His desk is one of a kind among all of the Desk Hunt setups that I have seen before. Let’s take a look.
Who are you and what do you do for a living?
I am a serial entrepreneur, blogger, indie developer, husband, and father (among a few other things). My career has been built around “building” things and sometimes that’s companies, sometimes that’s small projects, sometimes that’s for other people, and sometimes I’m helping to build others and see them become crazy-successful.
Can you tell me something about your desk setup?
It’s completely spartan, just the way I like it. The space is entirely minimal and it’s one very small adjustable standup desk (but rugged). It was something that my wife and I found on a vacation to Savannah, GA while I was speaking at a conference and I immediately fell in love with the sturdiness.
It’s hard to imagine that most of the “magic” happens in this small corner and with very little desk space, but, there’s something uniquely powerful about limiting those physical things to create mental space. There’s my notebook computer, my physical notebook, a few books that I’m currently reading, and that’s about it. There’s not much room for anything else!
Is there anything you would like to improve on this setup?
Not really. I love it. My wife helped put it together and she knows me really well after having built me a few home offices.
Do you switch workspaces during your day? If yes, what’s the reason behind it?
Not really. Sometimes I may sit down on the floor, but I’m quite used to standing 8-10 hours a day.
Can you tell us something about the items on your desk?
My Moleskine notebook has the “keys” to many of my brilliant (and not-so brilliant) ideas. It’s where I privately journal my thoughts and capture anything that I might be thinking about. This is one of the most important artifacts that I have and I carry it with me always.

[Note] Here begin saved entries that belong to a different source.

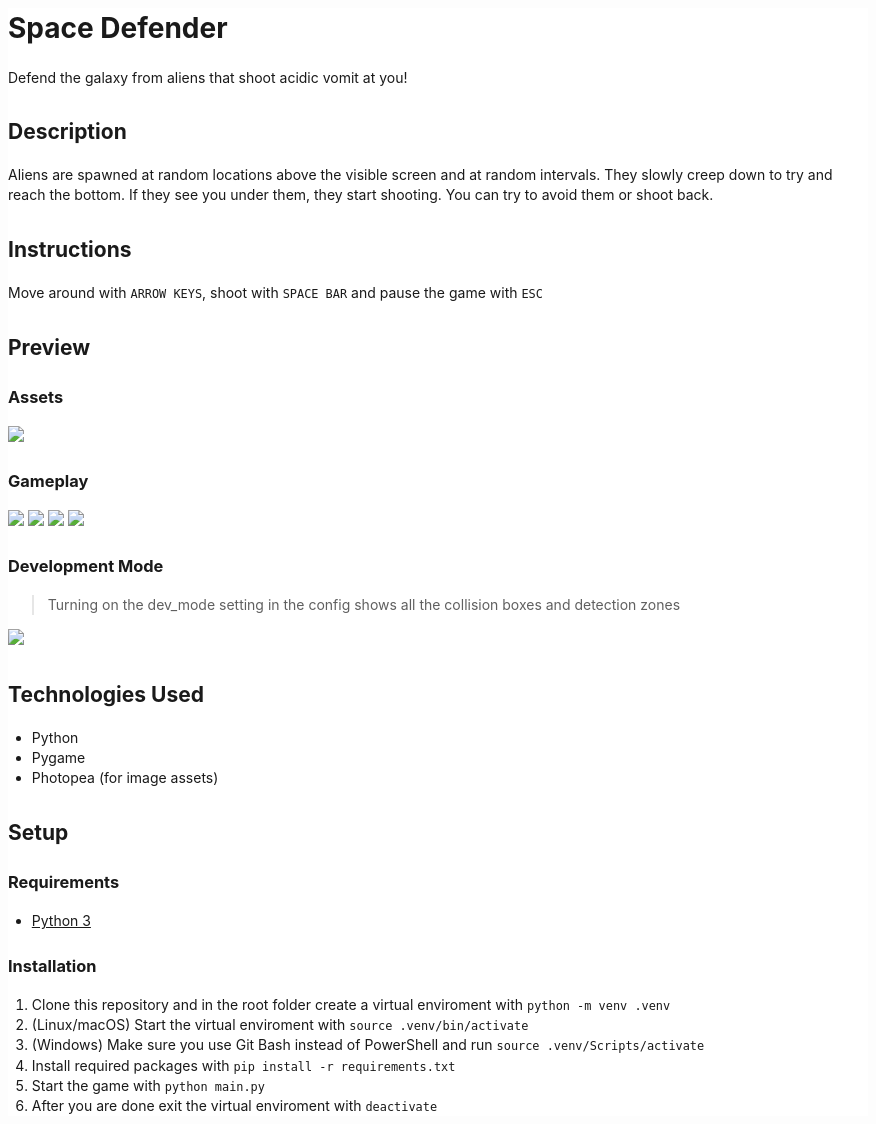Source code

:# Space Defender

Defend the galaxy from aliens that shoot acidic vomit at you!

## Description

Aliens are spawned at random locations above the visible screen and at random intervals. They slowly creep down to try and reach the bottom. If they see you under them, they start shooting. You can try to avoid them or shoot back.

## Instructions

Move around with ```ARROW KEYS```, shoot with ```SPACE BAR``` and pause the game with ```ESC```

## Preview 

### Assets

<img width=400 src="https://github.com/user-attachments/assets/5b0084b9-7533-4817-9e7a-439cc7572543"></img>

### Gameplay

<img width=500 src="https://github.com/user-attachments/assets/2a23e818-2727-47b5-98bb-de1e33d263d4"></img>
<img width=500 src="https://github.com/user-attachments/assets/bf39cf00-ee0e-4b9d-89bc-99390cd33f78"></img>
<img width=500 src="https://github.com/user-attachments/assets/afe3d254-3556-4d0b-85e8-cd5c1b932008"></img>
<img width=500 src="https://github.com/user-attachments/assets/1989288a-ebd4-4672-a82f-0a0c51d89042"></img>

### Development Mode

> Turning on the dev_mode setting in the config shows all the collision boxes and detection zones

<img width=600 src="https://github.com/user-attachments/assets/2476d404-3950-4ef4-afba-c1b63d20d340"></img>

## Technologies Used

- Python
- Pygame
- Photopea (for image assets)

## Setup

### Requirements

- [Python 3](https://www.python.org/)

### Installation

1. Clone this repository and in the root folder create a virtual enviroment with ```python -m venv .venv```
2. (Linux/macOS) Start the virtual enviroment with ```source .venv/bin/activate```
3. (Windows) Make sure you use Git Bash instead of PowerShell and run ```source .venv/Scripts/activate```
4. Install required packages with ```pip install -r requirements.txt```
5. Start the game with ```python main.py```
6. After you are done exit the virtual enviroment with ```deactivate```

You update your blog almost daily. Why?
Because it is a utility for the mind. I no longer blog for others (and I’m not sure if I ever really did) - I blog for myself, so I can understand the world around me and the thoughts that incessantly sneak into my brain. It’s a experimental drafting board for life and an opportunity for me to say aloud what I think in a way that forces me to be clear, concise, and deliberate. And, as a natural consequence, it’s been a fundamental part of my career opening doors that I never thought could be opened. I’m so thankful to have been blogging for so long and I’m now beginning to reap some amazing benefits from it. It’s a discipline now, much more than a passion.
What inspired you to create Desk PM?
A desire to create something that I could use daily in my writing efforts, plain and simple. I didn’t create it originally for anyone else except me and the original concept came to me back in 2002 on a road trip with my brother down the Florida coast line. Crazy to think that it took more than 10 years for me to find the time and experience to put it together! (There’s more on the homepage of desk.pm)…
What are you doing to stay focused?
Nothing in particular. I use my Email Inbox, though, as my so-called “To Do” list. It’s a unique way of centralizing everything and it’s somewhat easy to explain but hard to help others practice. But it works for me. I don’t use any other apps… sometimes I just use paper.
Is there something on your desk which helps you stay focused? What is it?
What was your latest self improvement experiment?
A few years ago I experienced some major medical issues and had to dramatically change my lifestyle, especially my diet. In short, I lost over 30 pounds and am in the best shape of my life. You can read more here.
Other than that, I go in and out of interests pretty fluidly. Right now I’m biking to the office and so that’s been building a lot of lower-body muscle and putting demands on my body that haven’t been for a long time. I like that. Nothing dramatic, but opportunities to keep things fresh.
Where do you see yourself and your desk in the next 5 years?
Perhaps even more simple. Hard to imagine, but, I’m trying every iteration to do just that. You can never get too simple.